On Tuesday, Mexican officials said the Americans who survived the kidnapping had been turned over to U.S. authorities at the international bridge to Brownsville, Texas, the AP reported. They were taken to a hospital in the U.S. around 11 a.m., according to The Monitor.

“We send our condolences to the relatives of the victims, their friends, to the people of the U.S., to the government of the U.S.,” Mexican President Andrés Manuel López Obrador said Tuesday, the Journal reported. “Of course we lament what happens in our country, and especially this.”

The FBI earlier asked for help finding the Americans, who were kidnapped in Matamoros shortly after traveling to Mexico on Friday. Officials said that gunmen fired on their van, which had North Carolina license plates, and grabbed them before putting them into another vehicle and driving away. Authorities said a Mexican citizen was also killed in the confrontation.

The Americans were found Tuesday in the village of Tecolote, about 15 miles from Matamoros, The Washington Post reported.

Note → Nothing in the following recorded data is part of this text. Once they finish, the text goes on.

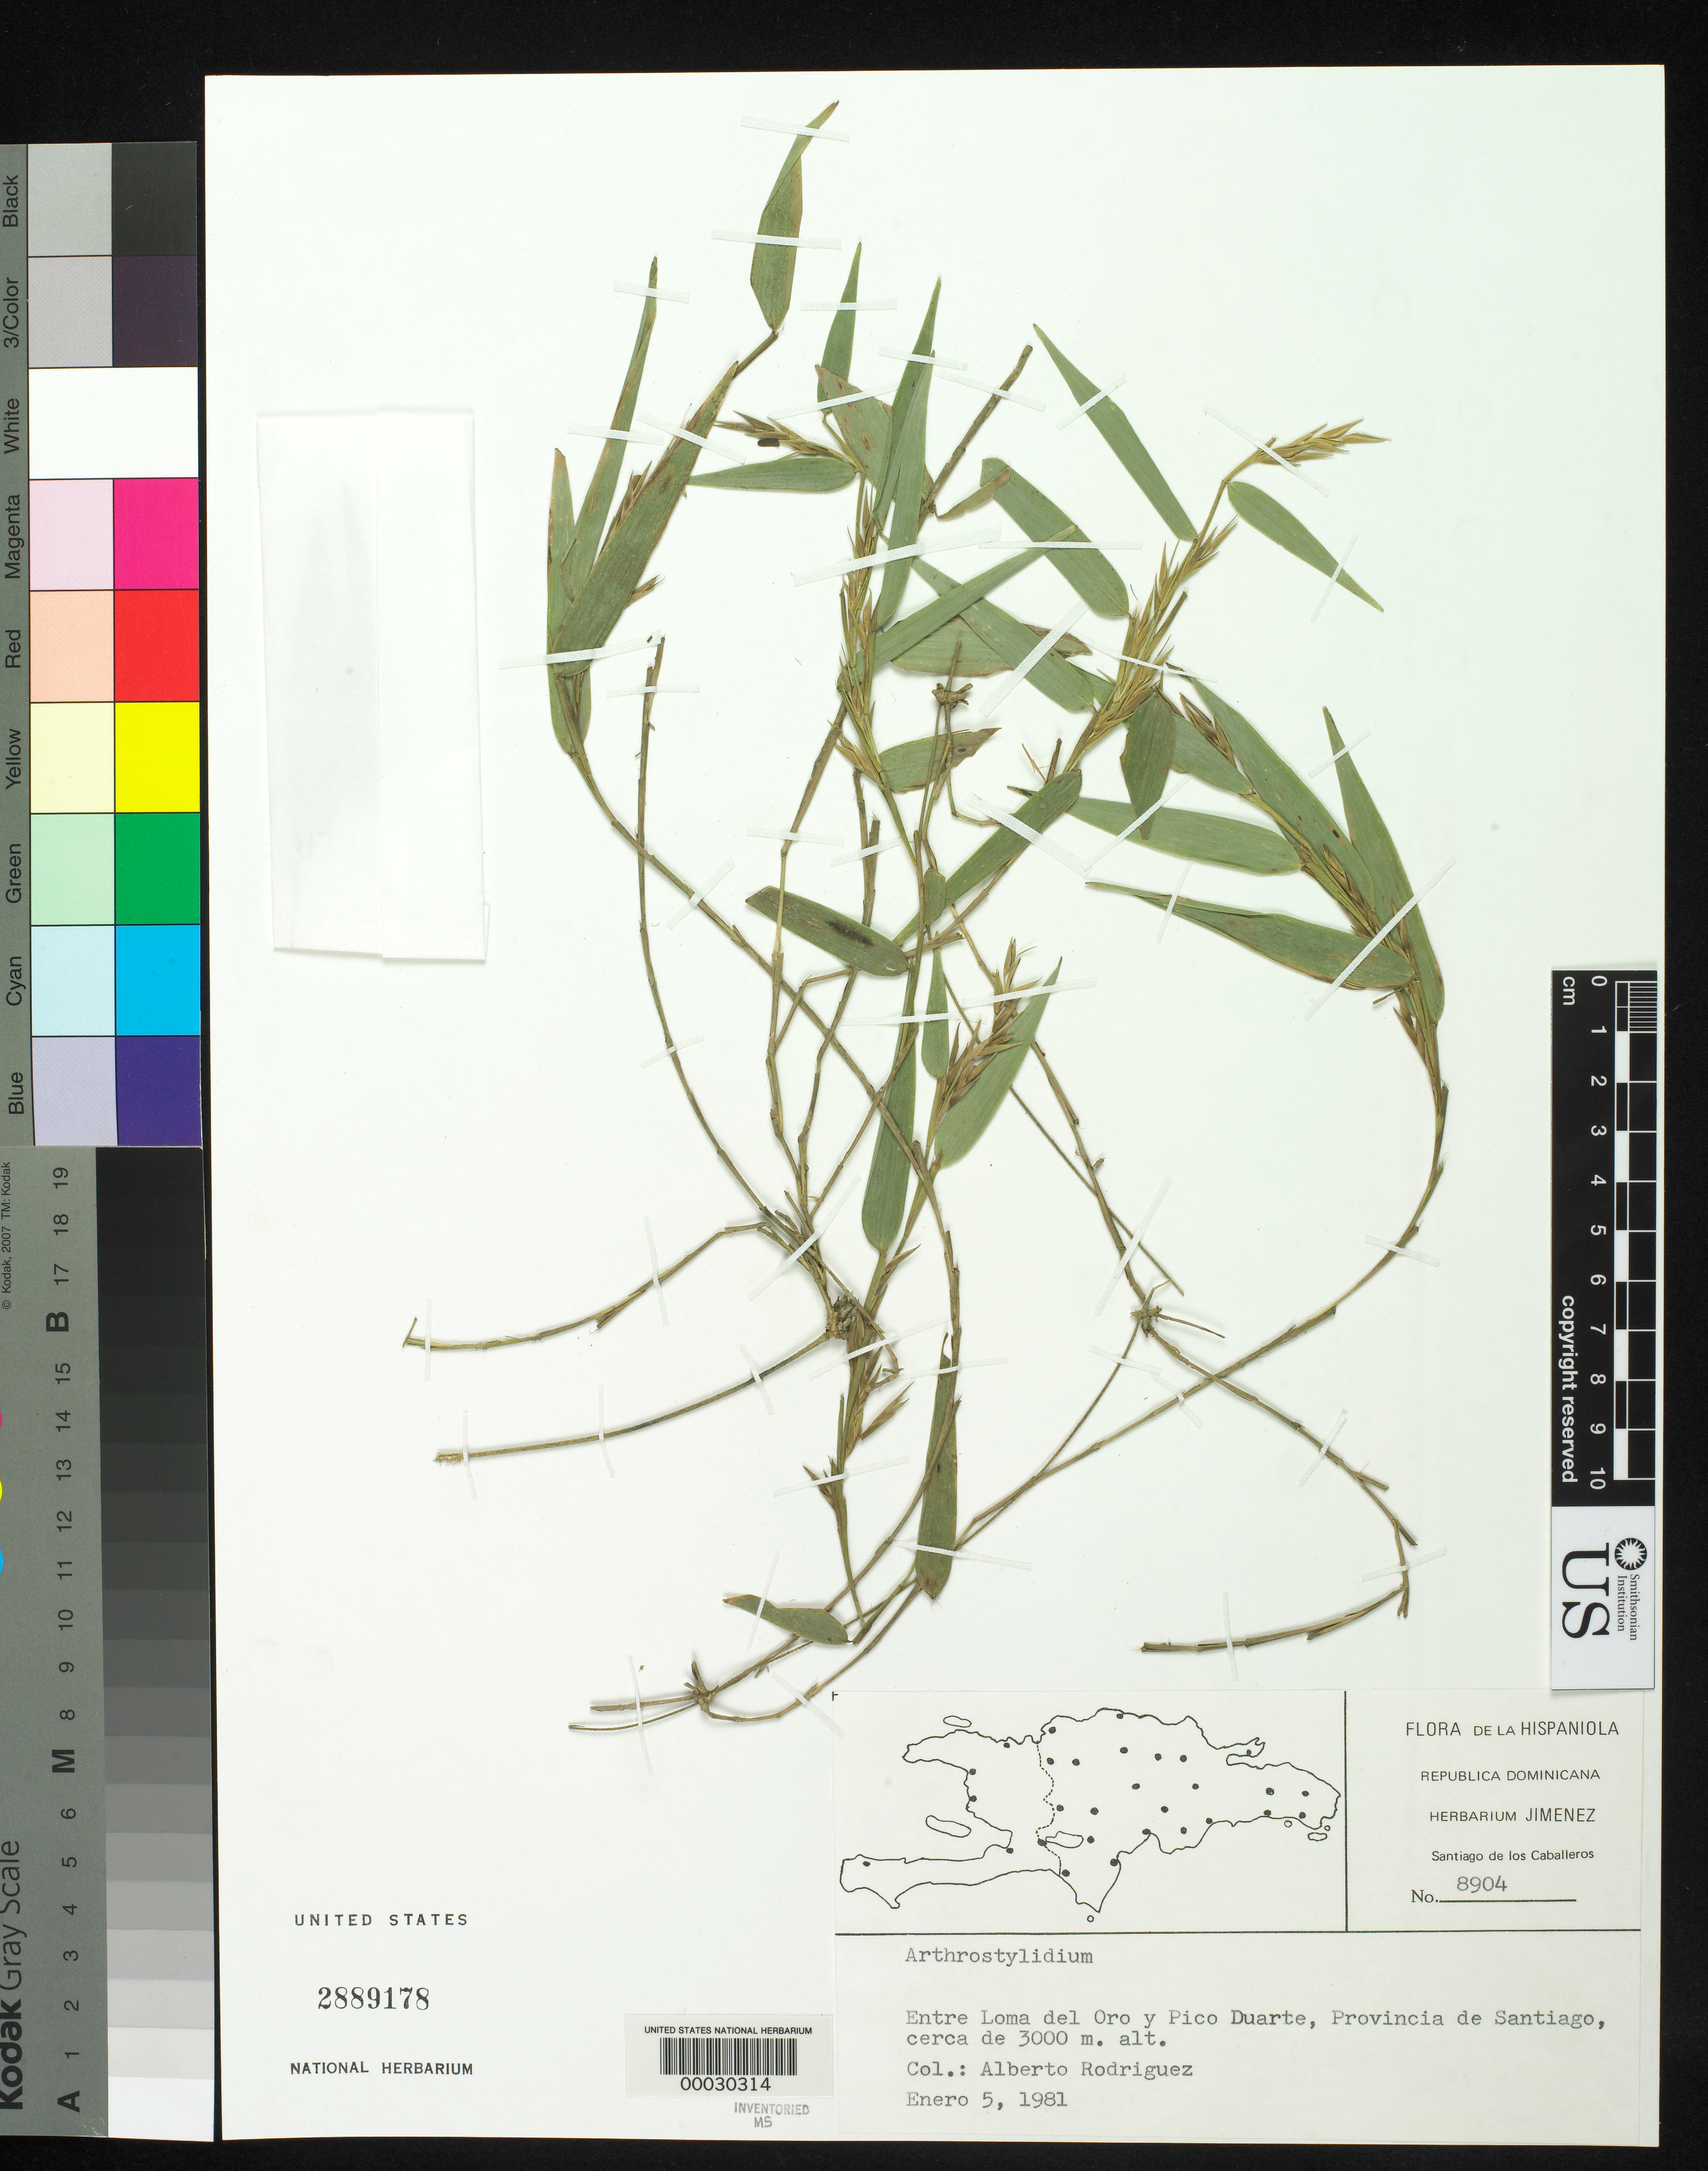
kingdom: Plantae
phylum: Tracheophyta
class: Liliopsida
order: Poales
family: Poaceae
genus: Arthrostylidium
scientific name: Arthrostylidium sp.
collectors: A. Rodriguez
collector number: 8904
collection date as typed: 05 Jan 1981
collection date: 1981-01-05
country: Dominican Republic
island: Hispaniola Island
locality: Santiago de los caballeros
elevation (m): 3000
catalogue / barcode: US 2889178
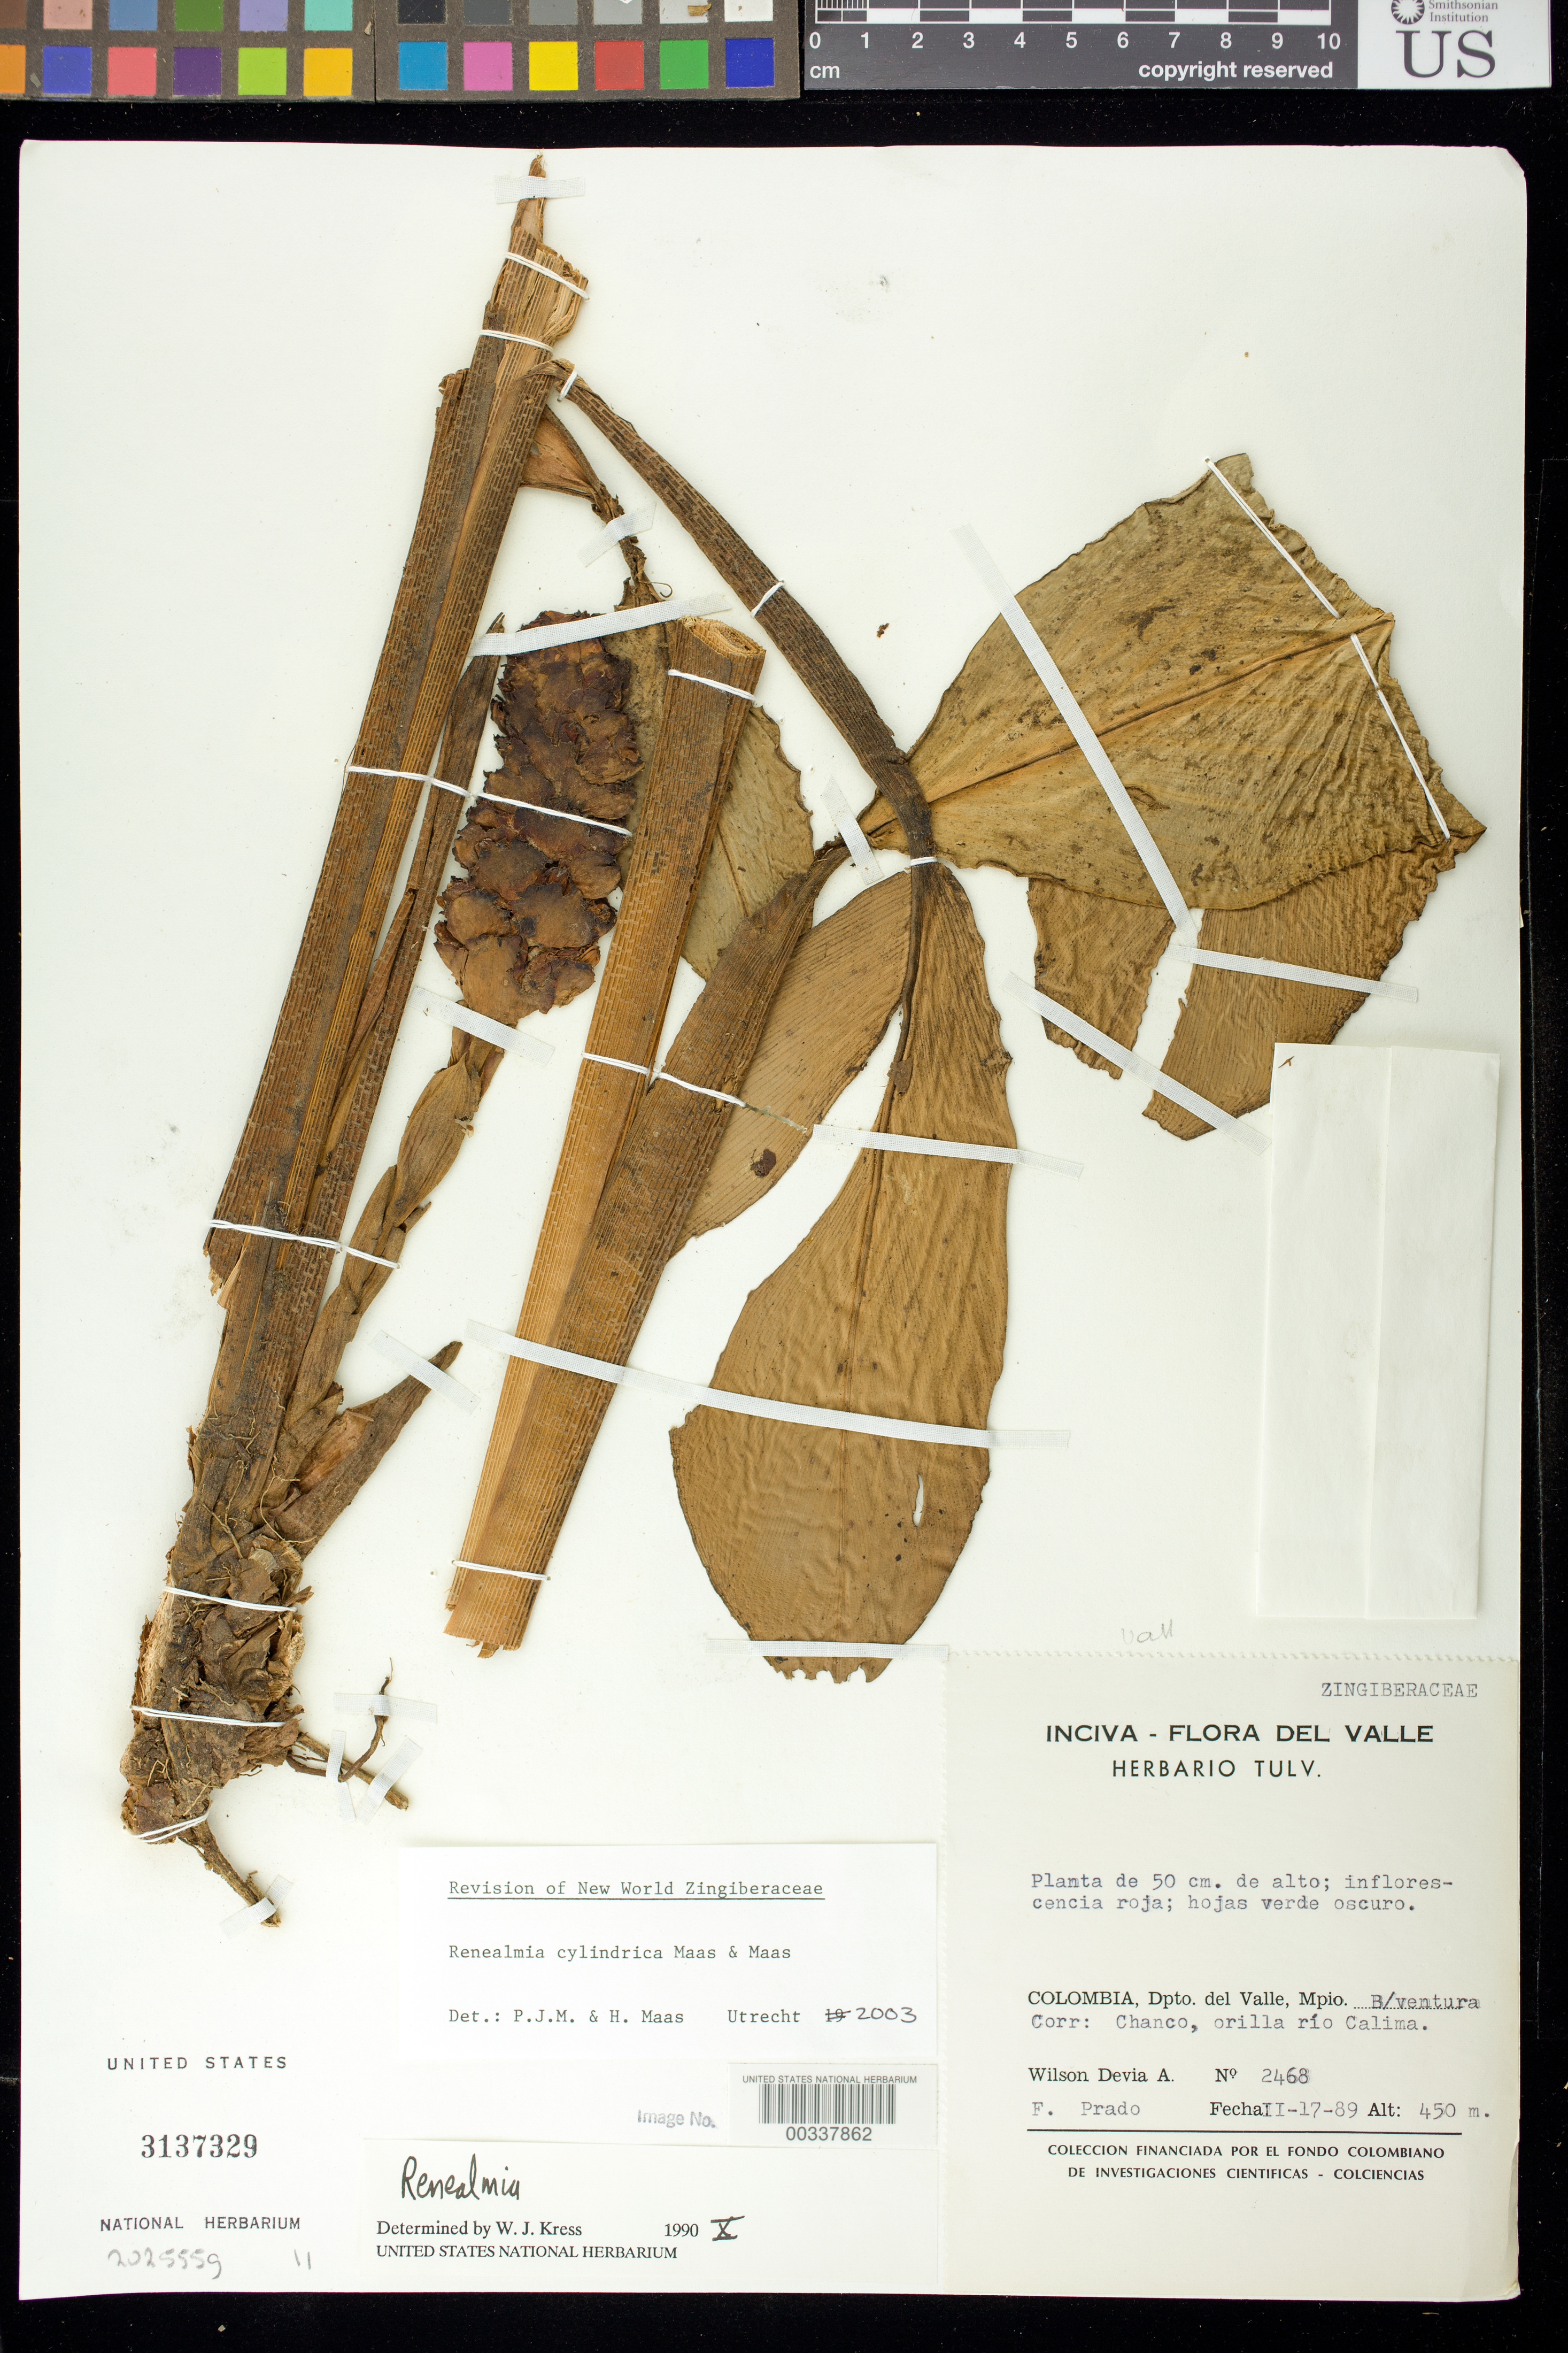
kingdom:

Mexican security secretary Rosa Icela Rodríguez said a suspect has been detained, according to the newspaper.

McGee’s mother, Barbara Burgess, told ABC News that her daughter went to Mexico for a cosmetic medical procedure. Zalandria Brown, Zindell Brown’s older sister, told the AP that her brother traveled to Mexico to accompany a friend who was having a tummy tuck surgery.

“This is like a bad dream you wish you could wake up from,” Zalandria Brown told the AP after the kidnappings.

The State Department warns Americans not to travel to Tamaulipas “due to crime and kidnapping.”